Recycling keeps a lot out of the landfills, and landfills aren’t just convenient mounds of trash—they’re poisoning the soil and the water.

Soil fertility is how lively the soil is and how likely that new life will grow within it, but the slow breakdown of toxic materials and the release of chemicals can kill the soil, and any hopes of plantlife spawning from it.

When it comes to the water, ammonia, metals, and pathogens wash away with the rain or soak into the soil.

Whatever amount of water does get drained from the landfill heap can enter our streams and eventually oceans, and de-oxygenate the water, making it impossible for most marine life to exist.

You may have seen these referred to as dead zones before, and they’re a growing problem.

How to Start Recycling

Kids Collecting And Recycling Waste

It would be great to just say, “Recycle more,” but that’s vague advice that everyone else is giving.

Let’s actually discuss a fundamental approach to recycling, and how you can get started right away with steps and tasks to complete that will make an impact.

Step 1

Join a recycling program.

Most cities have recycling programs offered through waste management services, though not all of them are included with your waste service.

You need a designated recycling bin or barrel to begin recycling. If you don’t have one, pick up the phone now and call your city waste management for more information on how to get one.

They will either let you come and pick up a barrel, or the recycling truck will leave it at your house on the day that it passes by on your normal route.

Step 2

Print out a list of acceptable items from your local recycling center.

Some of these items are drop-off only, such as microwaves, single-use batteries and other similar items, but that’s okay.

Put this list of acceptable drop-off items on the side of your fridge and every time you go to throw something in the garbage, look at the list and see if it can be recycled instead.

Consider purchasing a separate container in your home just to hold drop-off items.

Step 3

Check out online forums and sites like Craigslist to see what you can recycle through there.

If you’re getting rid of an old couch, then the saying goes “One man’s trash is another man’s treasure.”

Someone wants it, but not if it’s left at the curb and sodden from a recent rainy day. Recycling is all about putting things to good use that would otherwise end up in the landfill or ocean.

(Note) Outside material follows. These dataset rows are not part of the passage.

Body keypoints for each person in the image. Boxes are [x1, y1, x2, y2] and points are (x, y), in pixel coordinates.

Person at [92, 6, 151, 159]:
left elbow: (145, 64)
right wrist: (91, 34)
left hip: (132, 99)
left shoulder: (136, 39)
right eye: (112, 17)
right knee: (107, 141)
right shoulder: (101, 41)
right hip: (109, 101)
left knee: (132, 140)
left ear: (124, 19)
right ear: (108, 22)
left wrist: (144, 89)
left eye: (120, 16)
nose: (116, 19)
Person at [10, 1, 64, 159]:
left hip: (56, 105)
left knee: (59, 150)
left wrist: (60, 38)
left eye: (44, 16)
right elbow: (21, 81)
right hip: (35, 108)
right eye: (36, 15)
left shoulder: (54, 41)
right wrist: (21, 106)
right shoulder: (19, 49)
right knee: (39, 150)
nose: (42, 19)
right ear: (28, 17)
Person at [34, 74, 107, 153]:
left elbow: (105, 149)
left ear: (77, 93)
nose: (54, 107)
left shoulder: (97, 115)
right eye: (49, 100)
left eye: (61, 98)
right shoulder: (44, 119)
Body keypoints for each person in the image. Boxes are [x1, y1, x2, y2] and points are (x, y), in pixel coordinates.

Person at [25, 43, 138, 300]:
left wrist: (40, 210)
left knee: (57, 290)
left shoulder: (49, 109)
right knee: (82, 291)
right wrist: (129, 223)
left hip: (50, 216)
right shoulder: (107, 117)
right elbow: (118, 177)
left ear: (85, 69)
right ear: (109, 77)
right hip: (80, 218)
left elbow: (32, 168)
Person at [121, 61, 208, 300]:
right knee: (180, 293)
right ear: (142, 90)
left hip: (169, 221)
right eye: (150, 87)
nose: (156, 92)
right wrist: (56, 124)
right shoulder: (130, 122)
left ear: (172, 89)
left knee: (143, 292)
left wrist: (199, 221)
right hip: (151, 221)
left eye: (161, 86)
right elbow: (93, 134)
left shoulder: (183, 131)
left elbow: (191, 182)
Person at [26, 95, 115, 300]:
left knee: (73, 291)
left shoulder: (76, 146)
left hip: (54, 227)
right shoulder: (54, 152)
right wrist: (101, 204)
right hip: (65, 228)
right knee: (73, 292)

Someone can salvage or utilize the materials in larger items that you’re throwing out.

Step 4

Recycle products in your own home.

Maybe you do have some single-use plastic shopping bags laying around that can be used to store old clothes, or tattered bed sheets that you can make into curtains or a tablecloth.

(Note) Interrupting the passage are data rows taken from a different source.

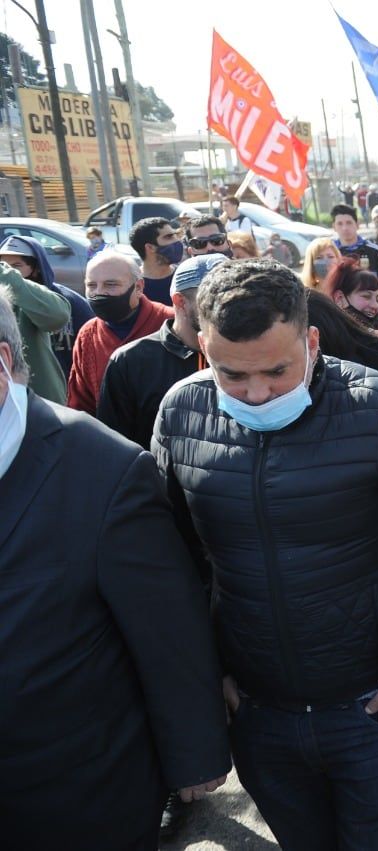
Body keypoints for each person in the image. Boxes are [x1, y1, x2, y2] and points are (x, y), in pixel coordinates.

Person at [153, 258, 378, 850]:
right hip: (259, 715)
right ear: (203, 345)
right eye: (233, 375)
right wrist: (210, 675)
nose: (256, 393)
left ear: (310, 340)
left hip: (373, 709)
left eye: (277, 372)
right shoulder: (181, 412)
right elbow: (173, 561)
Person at [0, 289, 231, 850]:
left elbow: (165, 627)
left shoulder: (100, 466)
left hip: (74, 790)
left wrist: (195, 757)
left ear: (3, 362)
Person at [97, 254, 224, 449]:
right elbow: (114, 446)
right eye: (216, 299)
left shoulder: (250, 353)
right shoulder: (130, 361)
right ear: (180, 301)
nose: (228, 307)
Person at [68, 251, 173, 415]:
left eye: (111, 285)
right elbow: (81, 402)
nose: (99, 293)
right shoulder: (88, 335)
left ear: (138, 287)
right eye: (91, 286)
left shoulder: (171, 323)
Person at [0, 238, 74, 402]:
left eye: (16, 266)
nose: (9, 270)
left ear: (35, 269)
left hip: (39, 402)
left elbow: (58, 316)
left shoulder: (37, 298)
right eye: (4, 265)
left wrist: (6, 276)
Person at [326, 258, 378, 335]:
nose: (375, 306)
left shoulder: (377, 336)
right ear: (339, 298)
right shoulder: (328, 337)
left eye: (377, 299)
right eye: (366, 296)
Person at [130, 216, 186, 307]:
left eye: (175, 235)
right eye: (169, 237)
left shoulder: (185, 277)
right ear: (150, 247)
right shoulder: (133, 287)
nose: (177, 240)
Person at [331, 203, 378, 277]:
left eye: (349, 223)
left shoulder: (374, 251)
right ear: (334, 227)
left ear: (357, 224)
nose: (345, 228)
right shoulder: (329, 253)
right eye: (340, 224)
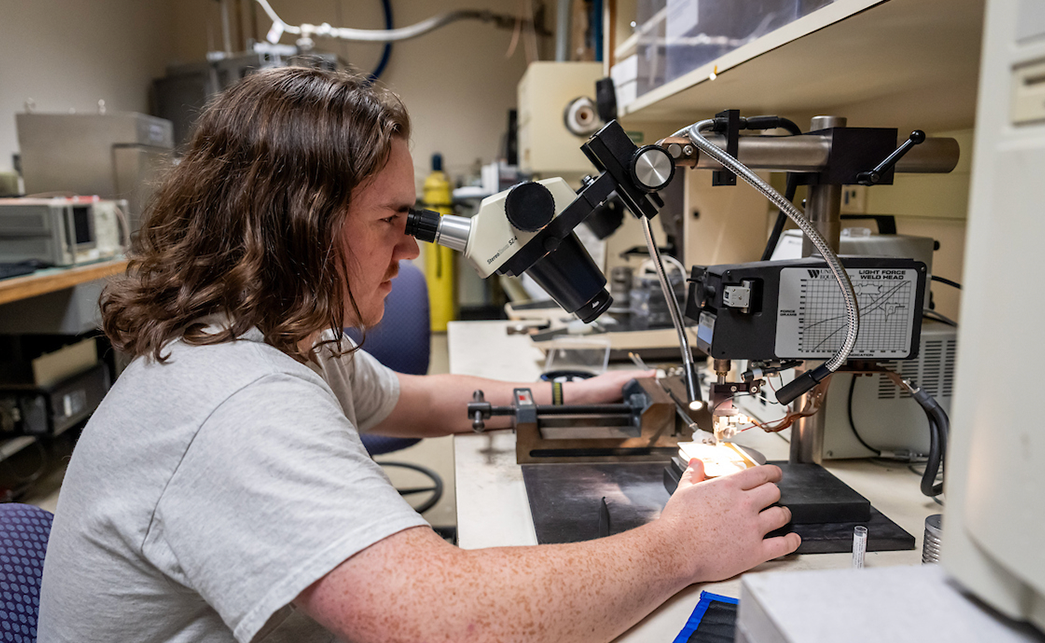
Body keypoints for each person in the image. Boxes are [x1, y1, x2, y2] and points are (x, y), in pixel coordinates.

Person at [38, 66, 799, 643]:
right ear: (298, 225)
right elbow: (445, 622)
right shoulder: (240, 400)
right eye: (389, 220)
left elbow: (414, 399)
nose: (409, 246)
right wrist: (678, 544)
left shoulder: (270, 333)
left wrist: (578, 395)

Recycle whatever you can in your own home first. This hits home on all three fronts of reducing, reusing, and recycling.

It would be nice if everywhere in America, we were onboard with the idea of recycling everywhere, but some cities still don’t have programs.

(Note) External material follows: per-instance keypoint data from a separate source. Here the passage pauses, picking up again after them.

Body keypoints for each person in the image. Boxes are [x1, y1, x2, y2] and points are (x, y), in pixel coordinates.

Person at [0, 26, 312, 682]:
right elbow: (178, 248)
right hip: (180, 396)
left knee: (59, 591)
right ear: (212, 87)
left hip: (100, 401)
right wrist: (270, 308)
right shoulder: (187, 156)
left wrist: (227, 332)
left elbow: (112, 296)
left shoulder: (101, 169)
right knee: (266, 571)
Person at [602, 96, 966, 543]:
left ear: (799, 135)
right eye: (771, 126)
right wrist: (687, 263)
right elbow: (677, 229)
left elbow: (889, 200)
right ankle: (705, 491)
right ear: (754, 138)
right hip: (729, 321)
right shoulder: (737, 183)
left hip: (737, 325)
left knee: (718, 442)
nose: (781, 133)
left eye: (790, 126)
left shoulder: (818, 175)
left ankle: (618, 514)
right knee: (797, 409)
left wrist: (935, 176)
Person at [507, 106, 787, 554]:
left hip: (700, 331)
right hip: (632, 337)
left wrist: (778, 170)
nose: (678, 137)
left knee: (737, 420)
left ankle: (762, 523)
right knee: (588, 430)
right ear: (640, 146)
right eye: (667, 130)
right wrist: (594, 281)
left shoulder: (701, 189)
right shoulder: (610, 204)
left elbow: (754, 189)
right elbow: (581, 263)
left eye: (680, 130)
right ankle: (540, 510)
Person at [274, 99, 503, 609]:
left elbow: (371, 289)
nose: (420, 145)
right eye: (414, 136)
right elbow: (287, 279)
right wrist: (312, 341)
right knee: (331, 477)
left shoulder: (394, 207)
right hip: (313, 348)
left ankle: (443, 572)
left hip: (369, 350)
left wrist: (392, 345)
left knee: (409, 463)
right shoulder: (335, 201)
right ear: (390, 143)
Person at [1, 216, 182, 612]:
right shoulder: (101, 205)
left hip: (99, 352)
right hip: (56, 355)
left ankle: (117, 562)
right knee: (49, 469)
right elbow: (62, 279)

There are independent recycling centers that take advantage of this, and give you a way to recycle (usually only with drop-offs).

Even if you have to go a little way outside of your usual driving area, make a once-monthly trip with a load of recycling if possible.

Everything You do Can Help Fix the Pollution Problem

Five trillion pieces of plastic in the ocean.

Nearly one trillion plastic bags produced annually. Landfills are poisoning our soil. It’s not an easy task to reverse all this, but everything you do can help to slow down the global pollution problem.

Don’t let anyone tell you that you aren’t making an impact; we need to do this collectively.